*** Begin section ***
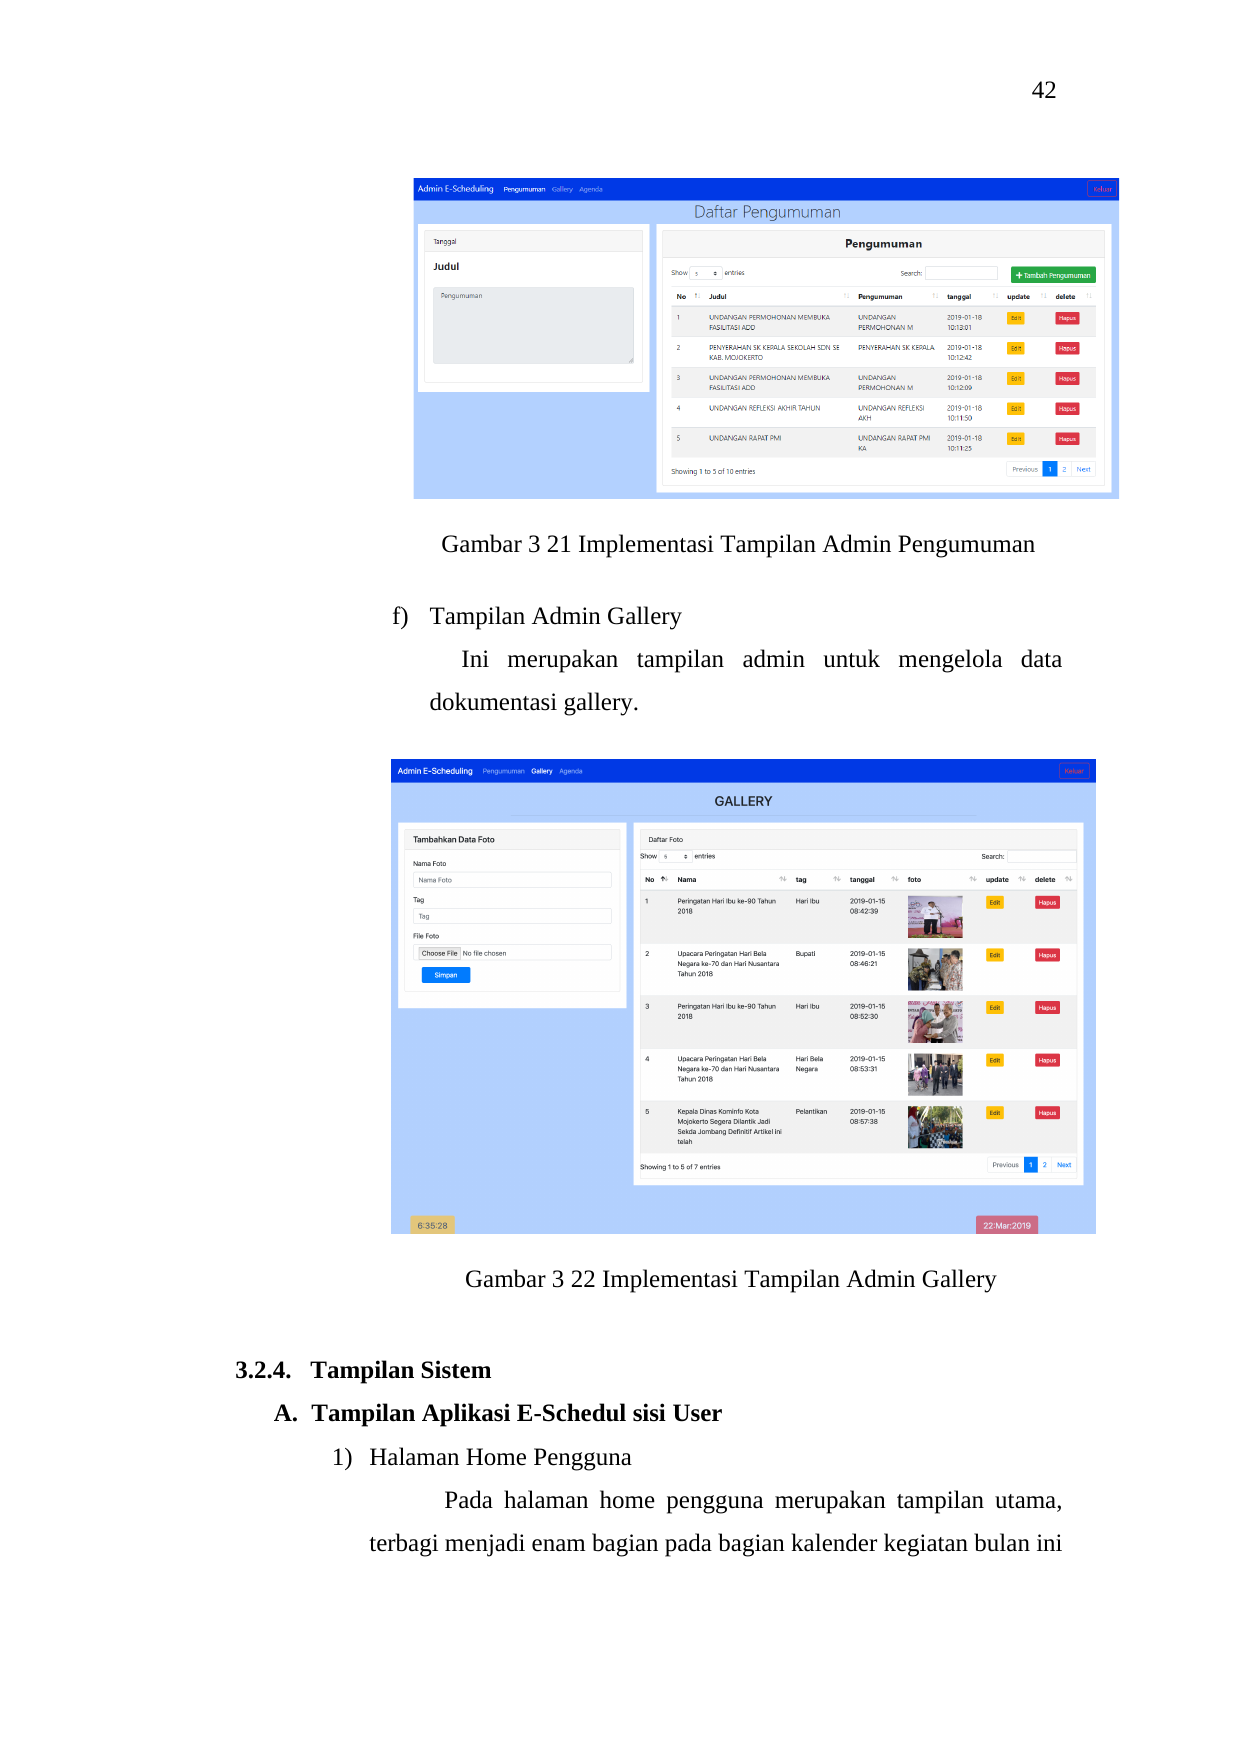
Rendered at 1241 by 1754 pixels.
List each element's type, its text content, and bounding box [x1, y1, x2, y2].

list Tampilan Admin Gallery [392, 601, 1063, 630]
list Tampilan Sistem [235, 1355, 1063, 1384]
text Gambar 3 22 Implementasi Tampilan Admin Gallery [399, 1264, 1063, 1293]
list Tampilan Aplikasi E-Schedul sisi User [274, 1398, 1063, 1427]
list Ini merupakan tampilan admin untuk mengelola data dokumentasi gallery. [429, 644, 1063, 716]
picture [391, 759, 1096, 1234]
text Gambar 3 21 Implementasi Tampilan Admin Pengumuman [413, 529, 1063, 558]
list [369, 1485, 1063, 1557]
list Halaman Home Pengguna [332, 1442, 1063, 1470]
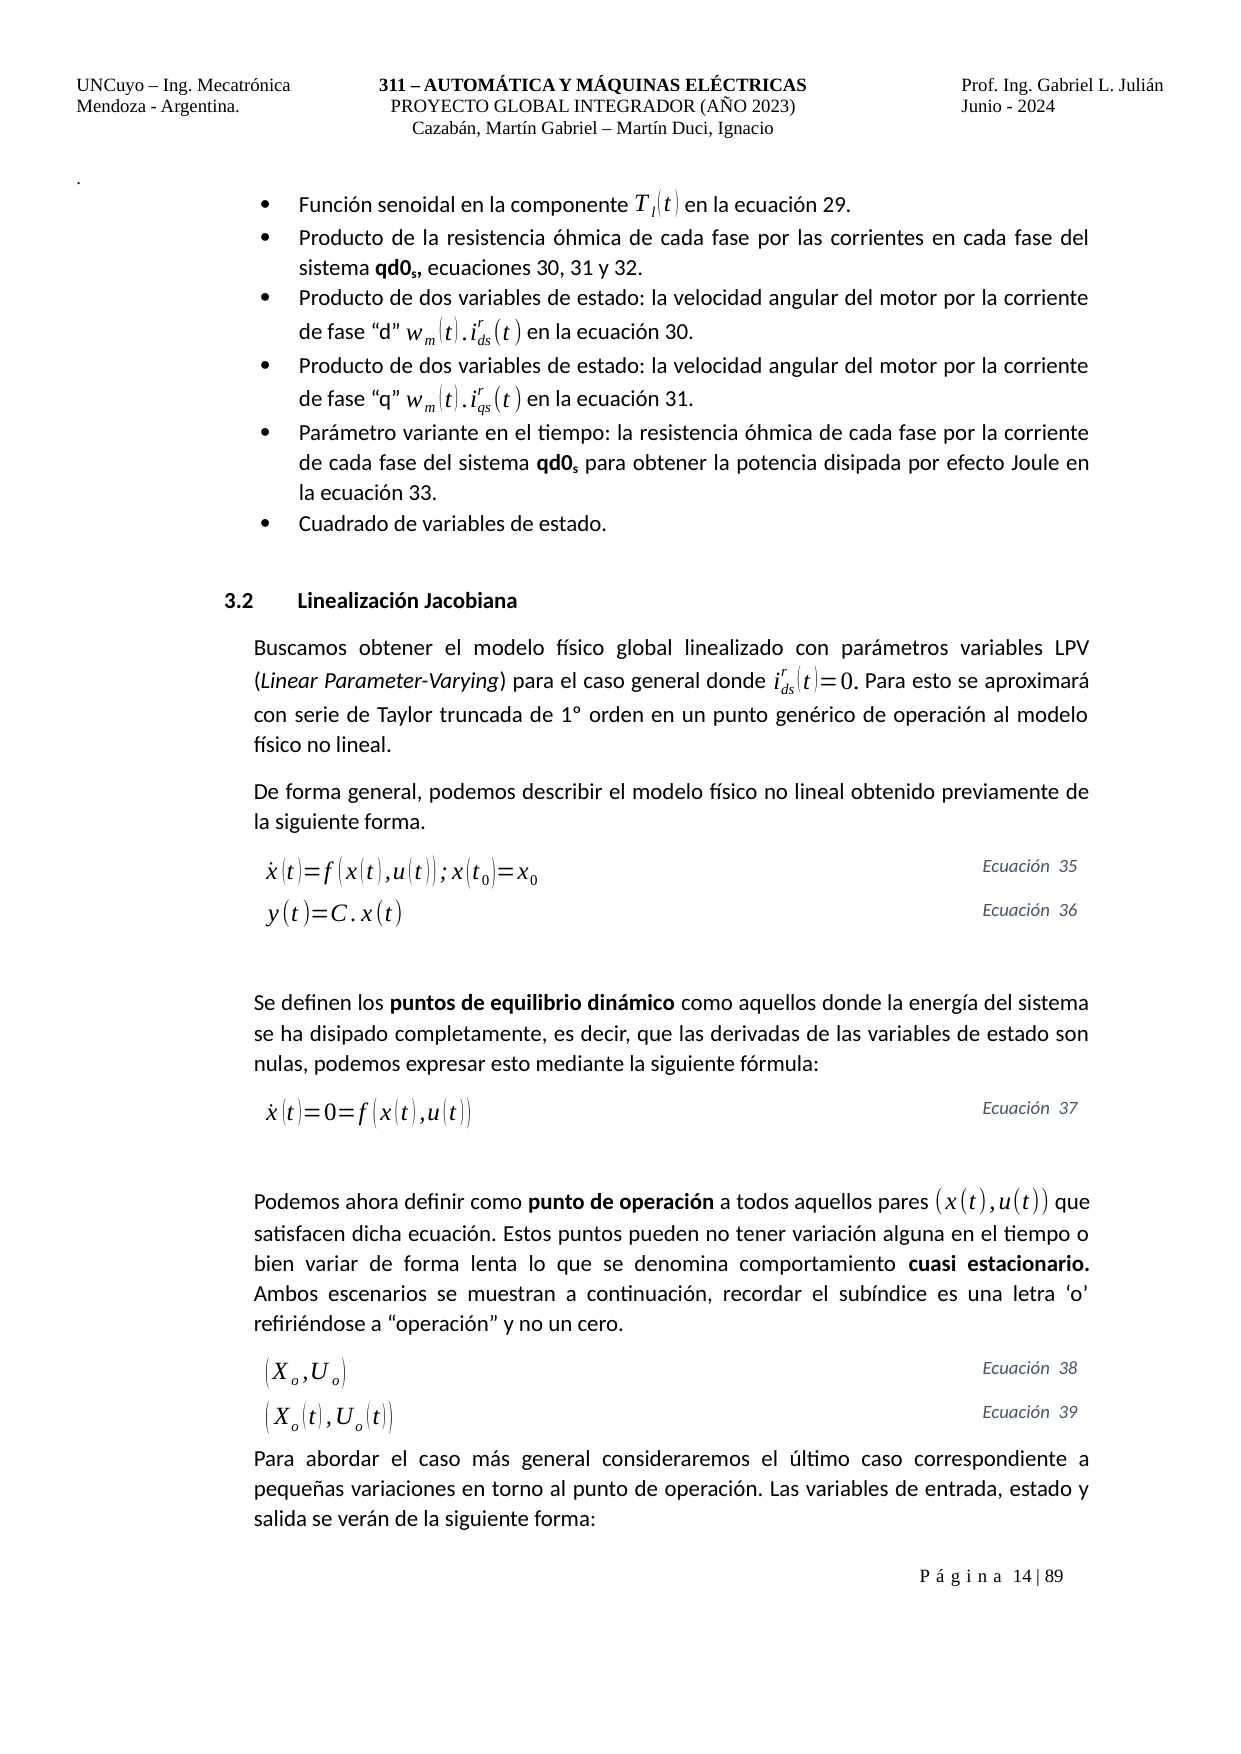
*** End section ***
▶ _TASK_: Quote the material exactly. Pictures stay out.

▶ _RESPONSE BELOW_:
Rendered at 1241 by 1754 pixels.
List each element's type, its text content, and bounding box [x1, y1, x2, y2].

list Tampilan Admin Gallery [392, 601, 1063, 630]
list Tampilan Sistem [235, 1355, 1063, 1384]
text Gambar 3 22 Implementasi Tampilan Admin Gallery [399, 1264, 1063, 1293]
list Tampilan Aplikasi E-Schedul sisi User [274, 1398, 1063, 1427]
list Ini merupakan tampilan admin untuk mengelola data dokumentasi gallery. [429, 644, 1063, 716]
picture [391, 759, 1096, 1234]
text Gambar 3 21 Implementasi Tampilan Admin Pengumuman [413, 529, 1063, 558]
list [369, 1485, 1063, 1557]
list Halaman Home Pengguna [332, 1442, 1063, 1470]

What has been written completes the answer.